== Source excerpt ==
────────────────
Andrew
Andrew

Reputation: 41

Pass by address of value in C

I know the following is an example of pass by reference in C++, input is passed as a reference:

void add(int &input){
 ++input;
}

I also know pass by reference is not available in C. My question is, does the above syntax mean something else in C (i.e pass by value or something), or is it meaningless? Trying to compile it in C gives this error:

error: parameter name omitted

Upvotes: 3

Views: 395

Answers (4)

dash-o
dash-o

Reputation: 14468

While C does not have pass by reference (and the code will produce compile error), you can get something closer by following the rules:

  • In the prototype, replace & with * const (reference cannot be reassigned).
  • In the body, replace reference to varname with (*varname)
  • When calling the method, replace arg with &(arg).
void add (int *const in)
{
   ++(*in) ;      // increment
   (*in) = 5 ;    // assign 
   int x = *in ;  // Copy value
}

Upvotes: 2

klutt
klutt

Reputation: 31409

does the above syntax mean something else in C?

No, it does not. It's not valid C at all.

The & operator means two things in C. The binary one is bitwise "and", and the unary is "address of". You cannot use it in declarations.

C++ chose this for reference variable for two reasons. The first is that since it is not valid C, it will not collide with existing C code. When C++ came, they focused pretty hard on making C++ backwards compatible with C. In later versions of C++, the backwards compability with C is not a very high priority. To a large degree, this is because C++ was a fork of a pretty early version of C, and since then both languages have evolved somewhat independently. For instance C99 added (but it was removed later) variable length arrays, which were never added to C++. Another example is designated initializers.

The other reason is that the meaning of the operator is pretty similar. You can interpret it as "instead of forcing the caller to send the address, I will take the address of whatever he is sending". They simply just moved the & to the function prototype instead of the function call.
────────────────
== Recorded data ==
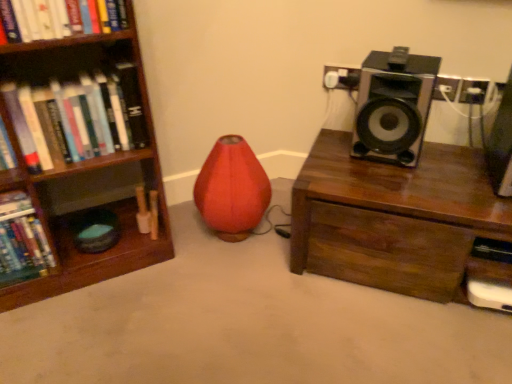
At what (x,y) coordinates should I click in order to perform the action: click on vacant area that lies between matte red bean bag chair at center and brown wooden chest at right. Please return your answer as a coordinate pair (x, y). The height and width of the screenshot is (384, 512). Looking at the image, I should click on (281, 252).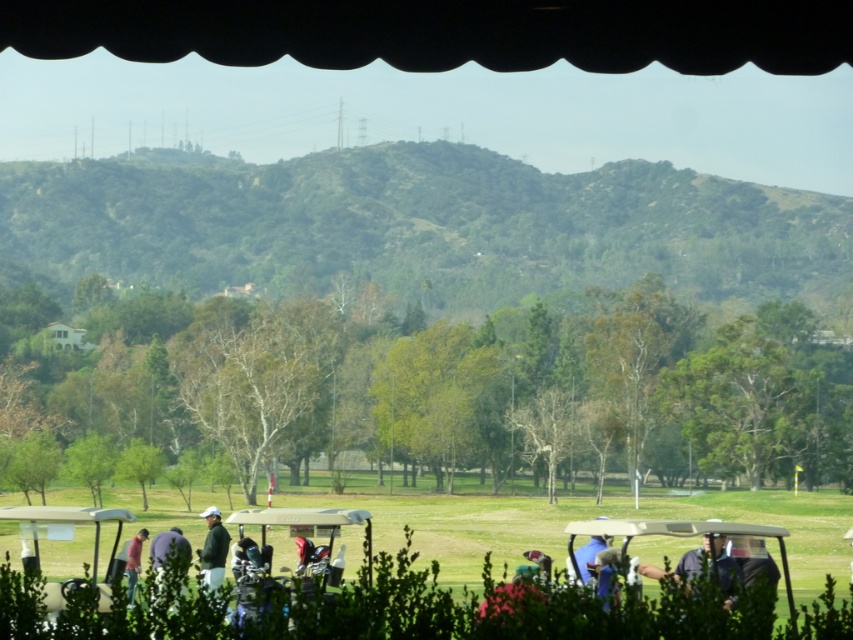
Between matte white golf cart at lower left and green fabric golf bag at center, which one is positioned lower?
────────────────
== Problems to solve ==
A. In the Q&A on pass by reference in C, rewrite the passage beginning at the words "Reputation: 14468" and stopping after "(int *const in)", swapping "method" for "function".
B. Answer these from the Q&A on pass by reference in C:
(i) What error message appears when the asker compiles the code in C?
(ii) What reputation does dash-o have?
(iii) Which feature did C99 add that was never added to C++?
C. Carry on the Q&A on pass by reference in C from the point where it stops.

== Per-task outputs ==
A.
Reputation: 14468

While C does not have pass by reference (and the code will produce compile error), you can get something closer by following the rules:

  • In the prototype, replace & with * const (reference cannot be reassigned).
  • In the body, replace reference to varname with (*varname)
  • When calling the function, replace arg with &(arg).
void add (int *const in)

B.
(i) error: parameter name omitted
(ii) 14468
(iii) Variable length arrays

C.
And yes, there are a few other differences between pointers and references too

  • A reference must be initialized. (Assigned upon declaration)
  • A reference cannot be reassigned to "point" to another object.
  • A reference must always "point" at an object. It cannot be NULL.

There is one danger with references. In C, you can be certain that a function will never change the variables you send as arguments to a function unless you're sending the address to them. This C code:

int main(void)
{
    int a = 42;
    foo(a);
    printf("%d\n", a);
}

will ALWAYS print "42", no matter how the function foo is defined. Provided that the code compiles and there's no weird undefined behavior. In C++, you don't have that guarantee.

Upvotes: 7

Lightness Races in Orbit
Lightness Races in Orbit

Reputation: 385274

No, it is simply invalid syntax in C.

That is actually one of the reasons that C++ picked this syntax for the feature: it wouldn't change the meaning of any existing C code.

Upvotes: 2

eerorika
eerorika

Reputation: 238401

does the above syntax mean something else in C (i.e pass by value or something), or it's meaningless?

It is meaningless. The program is syntactically ill-formed .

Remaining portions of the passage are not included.